Cici has served in various capacities, from nonprofit Executive Director to professor, and in roles within campaigns and state government. As a fierce leader in untangling the webs of oppression, she is the creator of two inclusion frameworks: “Passion Framing” and “White Supremacy Rehab.” Most recently, she founded Frolic Culture, a culture shift portal dedicated to reclaiming our humanity and imagination through rest, play, and community.
Cici was recognized as one of US Attorney General Preet Bharara’s Café 100 Voices Changing the World and has collaborated with brands such as Viacom, HBO, Pond’s, and Victoria’s Secret. She has been featured on C-SPAN, Cosmopolitan, NowThis, and in the documentary The Revolutionary Generation.
About Erin Horne McKinney
Erin Horne McKinney is an accomplished and award-winning entrepreneur, dedicated to advancing financial inclusion and fostering social impact. She brings a wealth of experience in innovation, strategy, and leadership to her current role as the inaugural National Executive Director of the Howard University & PNC National Center for Entrepreneurship (HUxPNC Center).

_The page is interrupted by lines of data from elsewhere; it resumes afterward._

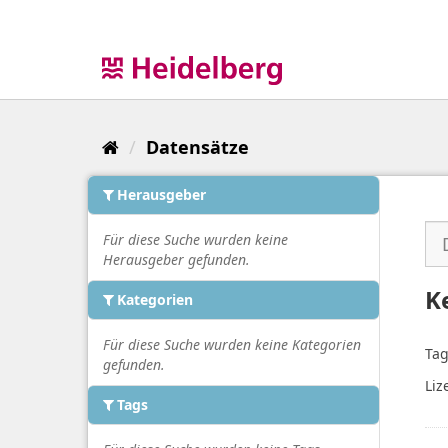
Überspringen
zum
Inhalt
Datensätze
Herausgeber
Für diese Suche wurden keine
Herausgeber gefunden.
K
Kategorien
Für diese Suche wurden keine Kategorien
Tag
gefunden.
Liz
Tags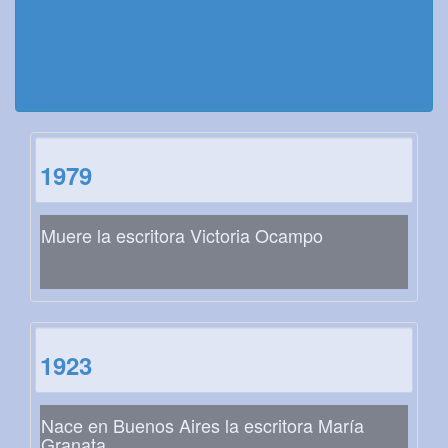
1979
Muere la escritora Victoria Ocampo
1923
Nace en Buenos Aires la escritora María
Granata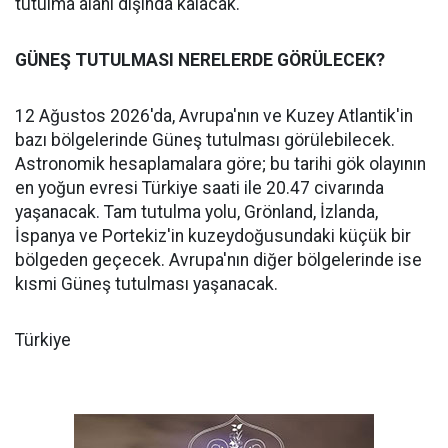
tutulma alanı dışında kalacak.
GÜNEŞ TUTULMASI NERELERDE GÖRÜLECEK?
12 Ağustos 2026'da, Avrupa'nın ve Kuzey Atlantik'in
bazı bölgelerinde Güneş tutulması görülebilecek.
Astronomik hesaplamalara göre; bu tarihi gök olayının
en yoğun evresi Türkiye saati ile 20.47 civarında
yaşanacak. Tam tutulma yolu, Grönland, İzlanda,
İspanya ve Portekiz'in kuzeydoğusundaki küçük bir
bölgeden geçecek. Avrupa'nın diğer bölgelerinde ise
kısmi Güneş tutulması yaşanacak.
Türkiye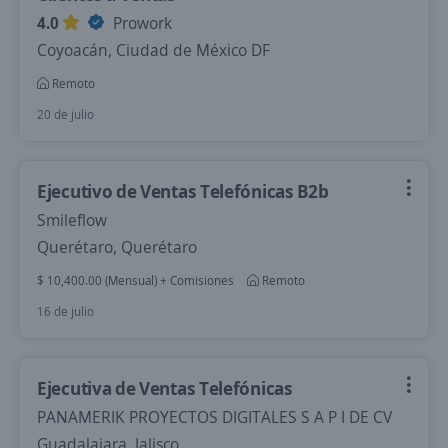
4.0
Prowork
Coyoacán, Ciudad de México DF
Remoto
20 de julio
Ejecutivo de Ventas Telefónicas B2b
Smileflow
Querétaro, Querétaro
$ 10,400.00 (Mensual) + Comisiones
Remoto
16 de julio
Ejecutiva de Ventas Telefónicas
PANAMERIK PROYECTOS DIGITALES S A P I DE CV
Guadalajara, Jalisco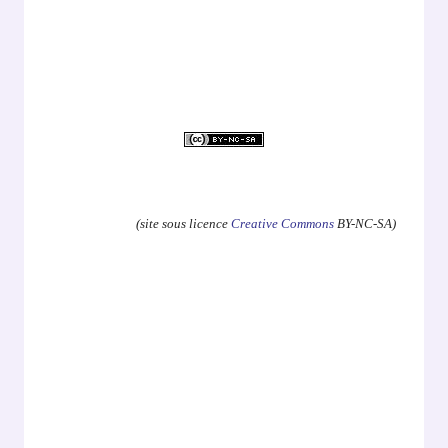
.
(site sous licence
Creative Commons
BY-NC-SA)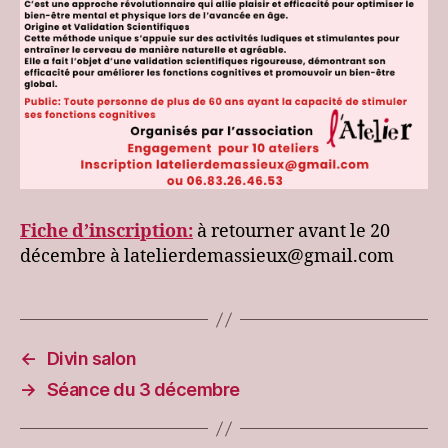
Fiche d’inscription:
à retourner avant le 20
décembre à latelierdemassieux@gmail.com
←
Divin salon
→
Séance du 3 décembre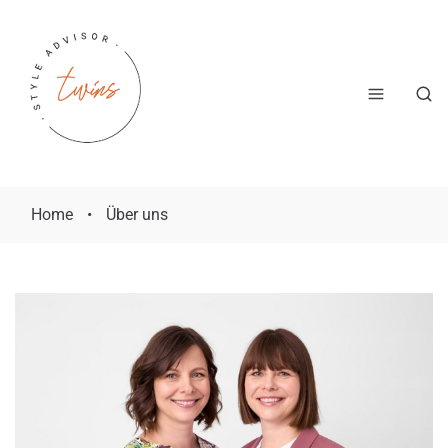
Home
•
Über uns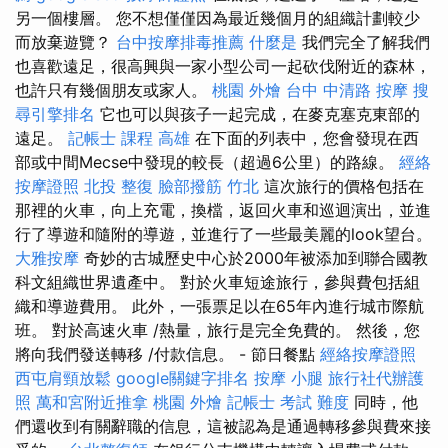
另一個樓層。 您不想僅僅因為最近幾個月的組織計劃較少
而放棄遊覽？
台中按摩排毒推薦
什麼是
我們完全了解我們
也喜歡遠足，很高興與一家小型公司一起砍伐附近的森林，
也許只有幾個朋友或家人。
桃園 外燴
台中 中清路 按摩
搜
尋引擎排名
它也可以與孩子一起完成，在麥克塞克東部的
遠足。
記帳士 課程 高雄
在下面的列表中，您會發現在西
部或中間Mecse中發現的較長（超過6公里）的路線。
經絡
按摩證照
北投 整復
臉部撥筋 竹北
這次旅行的價格包括在
那​​裡的火車，向上充電，換檔，返回火車和巡迴演出，並進
行了導遊和隨附的導遊，並進行了一些最美麗的look望台。
大雅按摩
奇妙的古城歷史中心於2000年被添加到聯合國教
科文組織世界遺產中。 對於火車短途旅行，參與費包括組
織和導遊費用。 此外，一張票足以在65年內進行城市際航
班。 對於高速火車 /熱量，旅行是完全免費的。 然後，您
將向我們發送轉移 /付款信息。 - 節日餐點
經絡按摩證照
西屯肩頸放鬆
google關鍵字排名
按摩 小腿
旅行社代辦護
照
萬和宮附近推拿
桃園 外燴
記帳士 考試 難度
同時，他
們還收到有關辭職的信息，這被認為是通過轉移參與費來接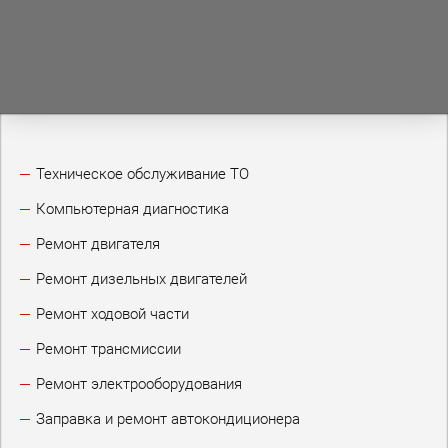
Техническое обслуживание ТО
Компьютерная диагностика
Ремонт двигателя
Ремонт дизельных двигателей
Ремонт ходовой части
Ремонт трансмиссии
Ремонт электрооборудования
Заправка и ремонт автокондиционера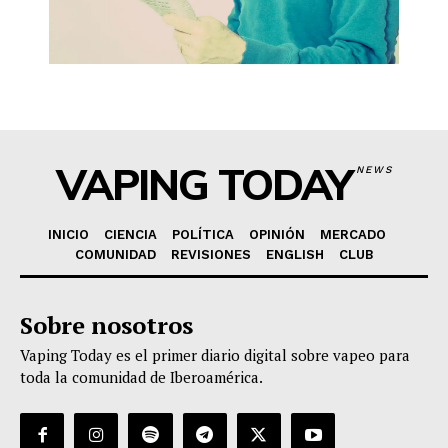
VAPING TODAY
NEWS
INICIO
CIENCIA
POLÍTICA
OPINIÓN
MERCADO
COMUNIDAD
REVISIONES
ENGLISH
CLUB
Sobre nosotros
Vaping Today es el primer diario digital sobre vapeo para
toda la comunidad de Iberoamérica.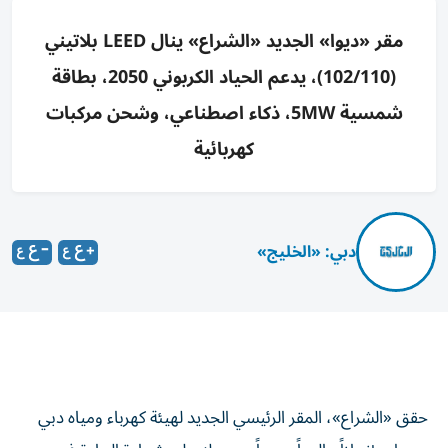
مقر «ديوا» الجديد «الشراع» ينال LEED بلاتيني
(102/110)، يدعم الحياد الكربوني 2050، بطاقة
شمسية 5MW، ذكاء اصطناعي، وشحن مركبات
كهربائية
دبي: «الخليج»
حقق «الشراع»، المقر الرئيسي الجديد لهيئة كهرباء ومياه دبي
«ديوا»، إنجازاً عالمياً جديداً بحصوله على شهادة الريادة في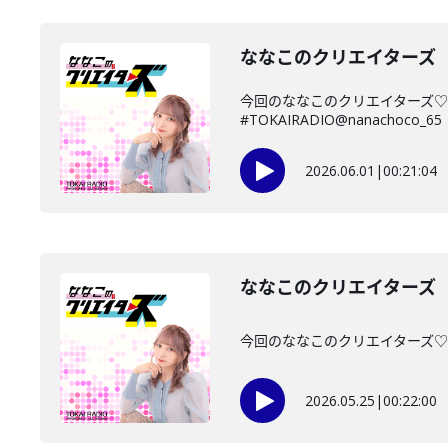
ななこのクリエイターズ 2
今回のななこのクリエイターズ♡
#TOKAIRADIO@nanachoco_65
2026.06.01
|
00:21:04
ななこのクリエイターズ 2
今回のななこのクリエイターズ♡は・
2026.05.25
|
00:22:00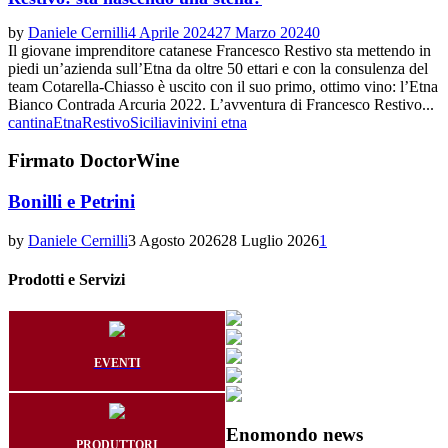
by
Daniele Cernilli
4 Aprile 2024
27 Marzo 2024
0
Il giovane imprenditore catanese Francesco Restivo sta mettendo in
piedi un’azienda sull’Etna da oltre 50 ettari e con la consulenza del
team Cotarella-Chiasso è uscito con il suo primo, ottimo vino: l’Etna
Bianco Contrada Arcuria 2022. L’avventura di Francesco Restivo...
cantina
Etna
Restivo
Sicilia
vini
vini etna
Firmato DoctorWine
Bonilli e Petrini
by
Daniele Cernilli
3 Agosto 2026
28 Luglio 2026
1
Prodotti e Servizi
EVENTI
Enomondo news
PRODUTTORI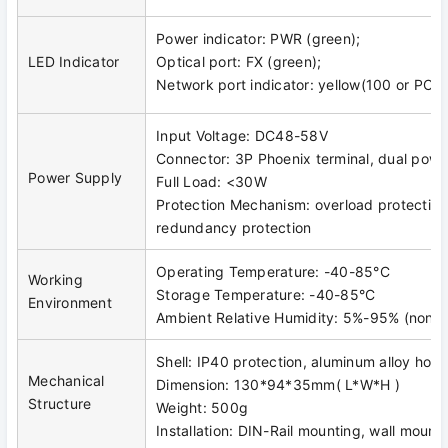
Power indicator: PWR (green);
LED Indicator
Optical port: FX (green);
Network port indicator: yellow(100 or POE)
Input Voltage: DC48-58V
Connector: 3P Phoenix terminal, dual pow
Power Supply
Full Load: <30W
Protection Mechanism: overload protection,
redundancy protection
Operating Temperature: -40-85°C
Working
Storage Temperature: -40-85°C
Environment
Ambient Relative Humidity: 5%-95% (non-
Shell: IP40 protection, aluminum alloy hous
Mechanical
Dimension: 130*94*35mm( L*W*H )
Structure
Weight: 500g
Installation: DIN-Rail mounting, wall mount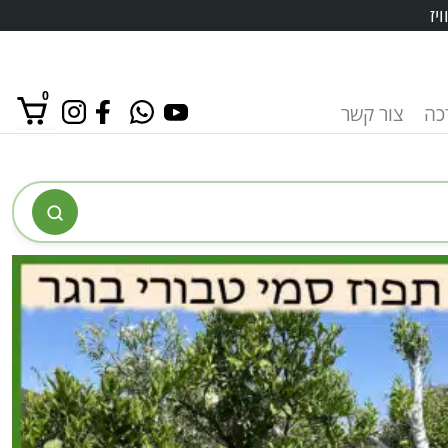
יז
0
רכה
צור קשר
אין מוצרים בסל הקניות.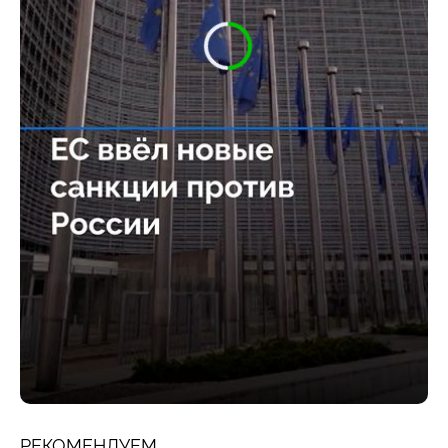
РЕКОМЕНДУЕМ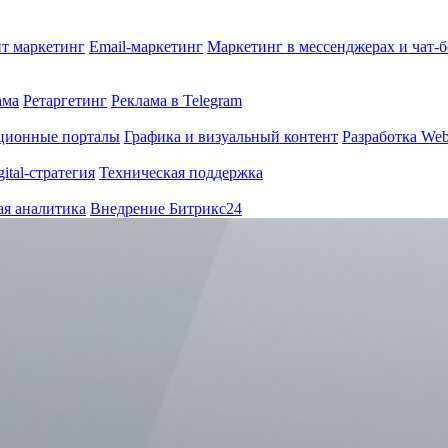
т маркетинг
Email-маркетинг
Маркетинг в мессенджерах и чат-
ама
Ретаргетинг
Реклама в Telegram
ционные порталы
Графика и визуальный контент
Разработка Web
gital-стратегия
Техническая поддержка
ая аналитика
Внедрение Битрикс24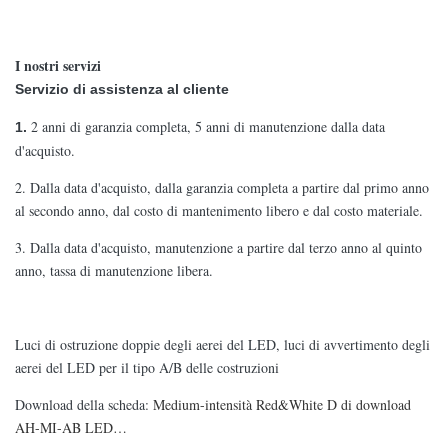
I nostri servizi
Servizio di assistenza al cliente
2 anni di garanzia completa, 5 anni di manutenzione dalla data
1.
d'acquisto.
2. Dalla data d'acquisto, dalla garanzia completa a partire dal primo anno
al secondo anno, dal costo di mantenimento libero e dal costo materiale.
3. Dalla data d'acquisto, manutenzione a partire dal terzo anno al quinto
anno, tassa di manutenzione libera.
Luci di ostruzione doppie degli aerei del LED, luci di avvertimento degli
aerei del LED per il tipo A/B delle costruzioni
Download della scheda:
Medium-intensità Red&White D di download
AH-MI-AB LED…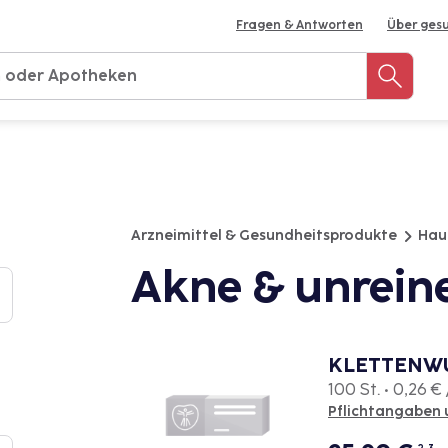
Fragen & Antworten
Über ges
Rezept einreichen
Notdienst-Apotheke finden
M
Arzneimittel & Gesundheitsprodukte
Hau
Akne & unrein
KLETTENW
100 St. • 0,26 € 
Pflichtangaben 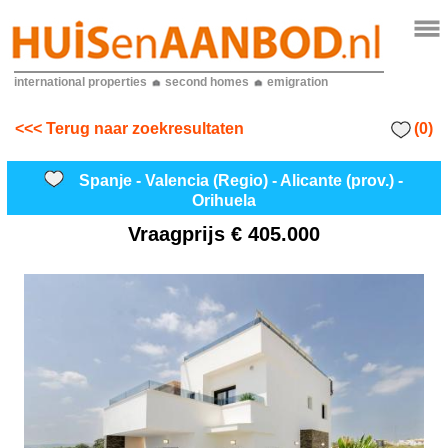
international properties
second homes
emigration
(0)
<<< Terug naar zoekresultaten
Spanje - Valencia (Regio) - Alicante (prov.) -
Orihuela
Vraagprijs
€ 405.000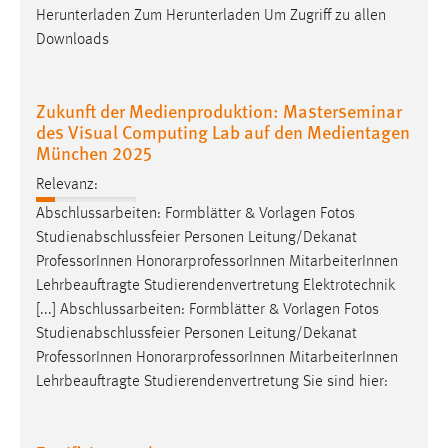
Herunterladen Zum Herunterladen Um Zugriff zu allen
Downloads
Zukunft der Medienproduktion: Masterseminar
des Visual Computing Lab auf den Medientagen
München 2025
Relevanz:
Abschlussarbeiten: Formblätter & Vorlagen Fotos
Studienabschlussfeier Personen Leitung/Dekanat
Professor
Innen HonorarprofessorInnen MitarbeiterInnen
Lehrbeauftragte Studierendenvertretung Elektrotechnik
[...] Abschlussarbeiten: Formblätter & Vorlagen Fotos
Studienabschlussfeier Personen Leitung/Dekanat
Professor
Innen HonorarprofessorInnen MitarbeiterInnen
Lehrbeauftragte Studierendenvertretung Sie sind hier: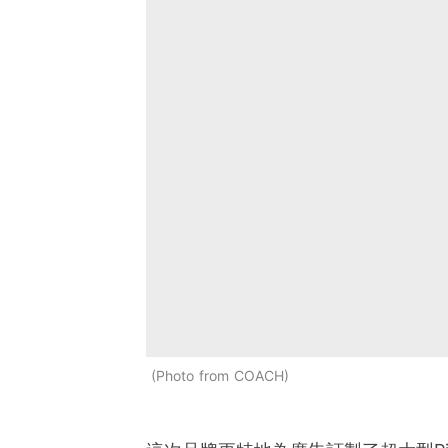
Photo from COACH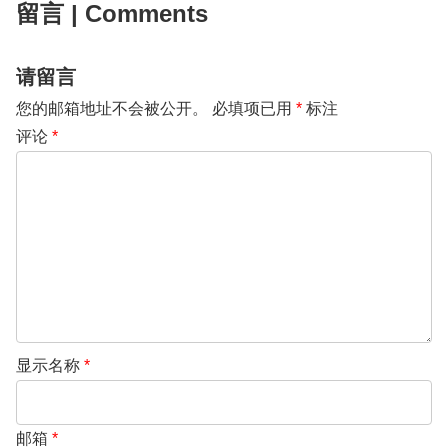
留言 | Comments
请留言
您的邮箱地址不会被公开。
必填项已用
*
标注
评论
*
显示名称
*
邮箱
*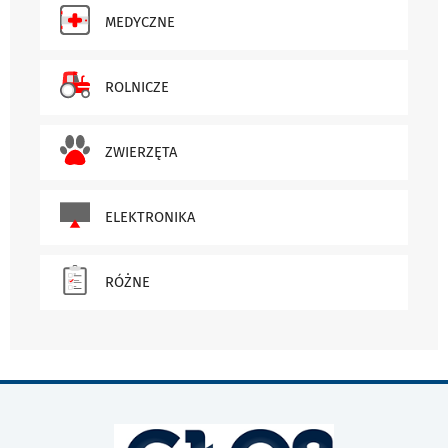
MEDYCZNE
ROLNICZE
ZWIERZĘTA
ELEKTRONIKA
RÓŻNE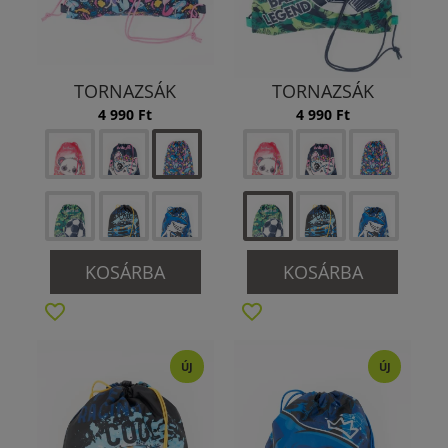
TORNAZSÁK
TORNAZSÁK
4 990 Ft
4 990 Ft
KOSÁRBA
KOSÁRBA
ÚJ
ÚJ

Prior to her current position, Erin held key executive roles that underscore her commitment to supporting businesses and championing entrepreneurship. She served as the Executive Vice President of Innovation and Strategy for the Association of Enterprise Opportunity (AEO), CEO of WomenVenture, and Managing Partner of Inclusion for JumpStart Inc. Erin’s influence extends to her tenure as the inaugural Senior Advisor on Innovation and Entrepreneurship in the Executive Office of the Mayor of Washington D.C.
Her expansive career also includes leadership roles with organizations such as the National Association of Multicultural Digital Entrepreneurs (NAMDE), the National Diversity Council, and the Maynard Institute. With a background in entrepreneurship and technology policy, Erin has also contributed to impactful research while holding positions with TechNet, the National Telecommunication and Information Administration within the U.S. Department of Commerce, and the National Black Caucus of State Legislators.
Beyond her professional achievements, Erin is the Founder of the globally recognized membership community, Black Female Founders, which she successfully led through acquisition. A seasoned executive, investor, communication scientist, and serial entrepreneur, Erin possesses more than two decades of experience in grantmaking, entrepreneurship, tech policy, venture capital, economic and business development, and marketing communications.
Dedicated to fostering inclusivity and diversity in the entrepreneurial landscape, Erin is an active member of Pipeline Angels and lends her expertise as an advisor and mentor to startups, incubators, and accelerator programs. She serves as the Vice Chair of the Mayor of Washington D.C.’s Innovation, Technology & Inclusion Council and holds board director positions with the Greater Twin Cities United Way, Tubman, and the Black Innovation Alliance. Erin’s leadership also includes serving as the founding President & CEO of the African American Community Development Corporation (AACDC) in Minnesota. Proudly holding two degrees from Howard University, Erin remains an engaged alum, contributing to the University’s legacy of excellence.